THE INPUT: Begin
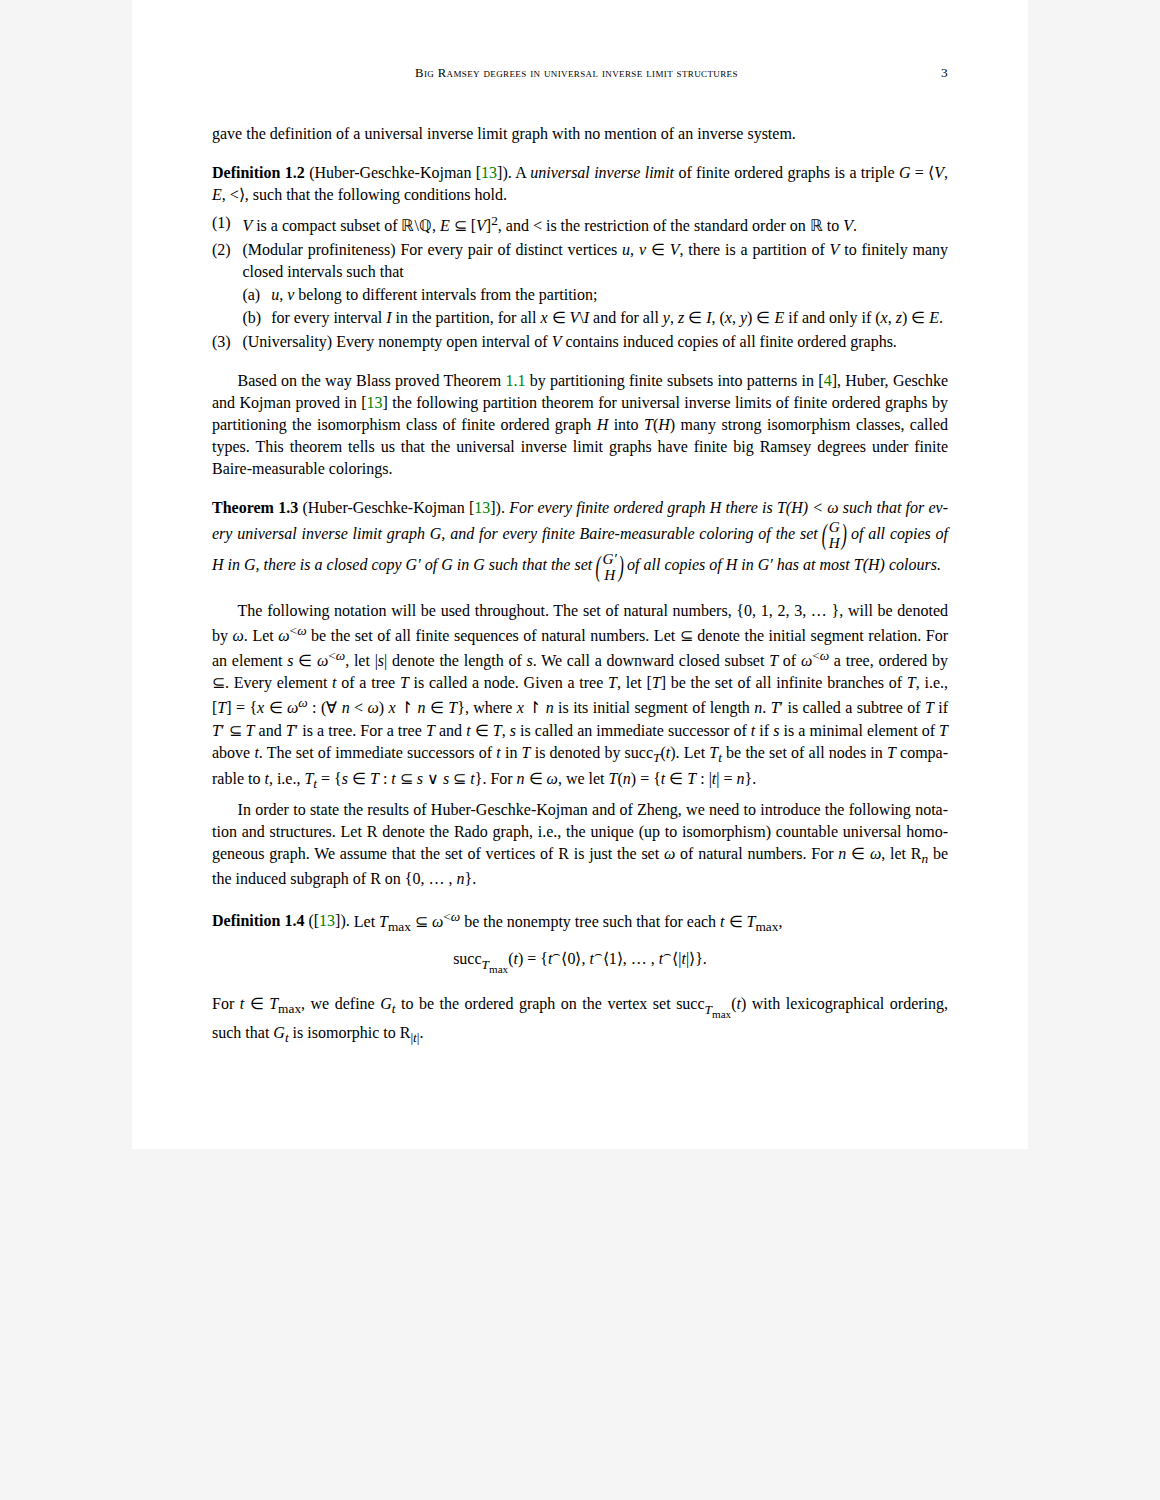Big Ramsey degrees in universal inverse limit structures 3
gave the definition of a universal inverse limit graph with no mention of an inverse system.
Definition 1.2 (Huber-Geschke-Kojman [13]). A universal inverse limit of finite ordered graphs is a triple G = ⟨V, E, <⟩, such that the following conditions hold.
(1) V is a compact subset of ℝ\ℚ, E ⊆ [V]2, and < is the restriction of the standard order on ℝ to V.
(2) (Modular profiniteness) For every pair of distinct vertices u, v ∈ V, there is a partition of V to finitely many closed intervals such that
(a) u, v belong to different intervals from the partition;
(b) for every interval I in the partition, for all x ∈ V\I and for all y, z ∈ I, (x, y) ∈ E if and only if (x, z) ∈ E.
(3) (Universality) Every nonempty open interval of V contains induced copies of all finite ordered graphs.
Based on the way Blass proved Theorem 1.1 by partitioning finite subsets into patterns in [4], Huber, Geschke and Kojman proved in [13] the following partition theorem for universal inverse limits of finite ordered graphs by partitioning the isomorphism class of finite ordered graph H into T(H) many strong isomorphism classes, called types. This theorem tells us that the universal inverse limit graphs have finite big Ramsey degrees under finite Baire-measurable colorings.
Theorem 1.3 (Huber-Geschke-Kojman [13]). For every finite ordered graph H there is T(H) < ω such that for every universal inverse limit graph G, and for every finite Baire-measurable coloring of the set GH of all copies of H in G, there is a closed copy G′ of G in G such that the set G′H of all copies of H in G′ has at most T(H) colours.
The following notation will be used throughout. The set of natural numbers, {0, 1, 2, 3, … }, will be denoted by ω. Let ω<ω be the set of all finite sequences of natural numbers. Let ⊆ denote the initial segment relation. For an element s ∈ ω<ω, let |s| denote the length of s. We call a downward closed subset T of ω<ω a tree, ordered by ⊆. Every element t of a tree T is called a node. Given a tree T, let [T] be the set of all infinite branches of T, i.e., [T] = {x ∈ ωω : (∀ n < ω) x ↾ n ∈ T}, where x ↾ n is its initial segment of length n. T′ is called a subtree of T if T′ ⊆ T and T′ is a tree. For a tree T and t ∈ T, s is called an immediate successor of t if s is a minimal element of T above t. The set of immediate successors of t in T is denoted by succT(t). Let Tt be the set of all nodes in T comparable to t, i.e., Tt = {s ∈ T : t ⊆ s ∨ s ⊆ t}. For n ∈ ω, we let T(n) = {t ∈ T : |t| = n}.
In order to state the results of Huber-Geschke-Kojman and of Zheng, we need to introduce the following notation and structures. Let R denote the Rado graph, i.e., the unique (up to isomorphism) countable universal homogeneous graph. We assume that the set of vertices of R is just the set ω of natural numbers. For n ∈ ω, let Rn be the induced subgraph of R on {0, … , n}.
Definition 1.4 ([13]). Let Tmax ⊆ ω<ω be the nonempty tree such that for each t ∈ Tmax,
succTmax(t) = {t⌢⟨0⟩, t⌢⟨1⟩, … , t⌢⟨|t|⟩}.
For t ∈ Tmax, we define Gt to be the ordered graph on the vertex set succTmax(t) with lexicographical ordering, such that Gt is isomorphic to R|t|.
THE INPUT: End
### WHAT THIS TASK INVOLVES
Only the lines from the one with "The following notation will" through the end of the data should be printed, each exactly as it appears.

### WORKED SOLUTION
The following notation will be used throughout. The set of natural numbers, {0, 1, 2, 3, … }, will be denoted by ω. Let ω<ω be the set of all finite sequences of natural numbers. Let ⊆ denote the initial segment relation. For an element s ∈ ω<ω, let |s| denote the length of s. We call a downward closed subset T of ω<ω a tree, ordered by ⊆. Every element t of a tree T is called a node. Given a tree T, let [T] be the set of all infinite branches of T, i.e., [T] = {x ∈ ωω : (∀ n < ω) x ↾ n ∈ T}, where x ↾ n is its initial segment of length n. T′ is called a subtree of T if T′ ⊆ T and T′ is a tree. For a tree T and t ∈ T, s is called an immediate successor of t if s is a minimal element of T above t. The set of immediate successors of t in T is denoted by succT(t). Let Tt be the set of all nodes in T comparable to t, i.e., Tt = {s ∈ T : t ⊆ s ∨ s ⊆ t}. For n ∈ ω, we let T(n) = {t ∈ T : |t| = n}.
In order to state the results of Huber-Geschke-Kojman and of Zheng, we need to introduce the following notation and structures. Let R denote the Rado graph, i.e., the unique (up to isomorphism) countable universal homogeneous graph. We assume that the set of vertices of R is just the set ω of natural numbers. For n ∈ ω, let Rn be the induced subgraph of R on {0, … , n}.
Definition 1.4 ([13]). Let Tmax ⊆ ω<ω be the nonempty tree such that for each t ∈ Tmax,
succTmax(t) = {t⌢⟨0⟩, t⌢⟨1⟩, … , t⌢⟨|t|⟩}.
For t ∈ Tmax, we define Gt to be the ordered graph on the vertex set succTmax(t) with lexicographical ordering, such that Gt is isomorphic to R|t|.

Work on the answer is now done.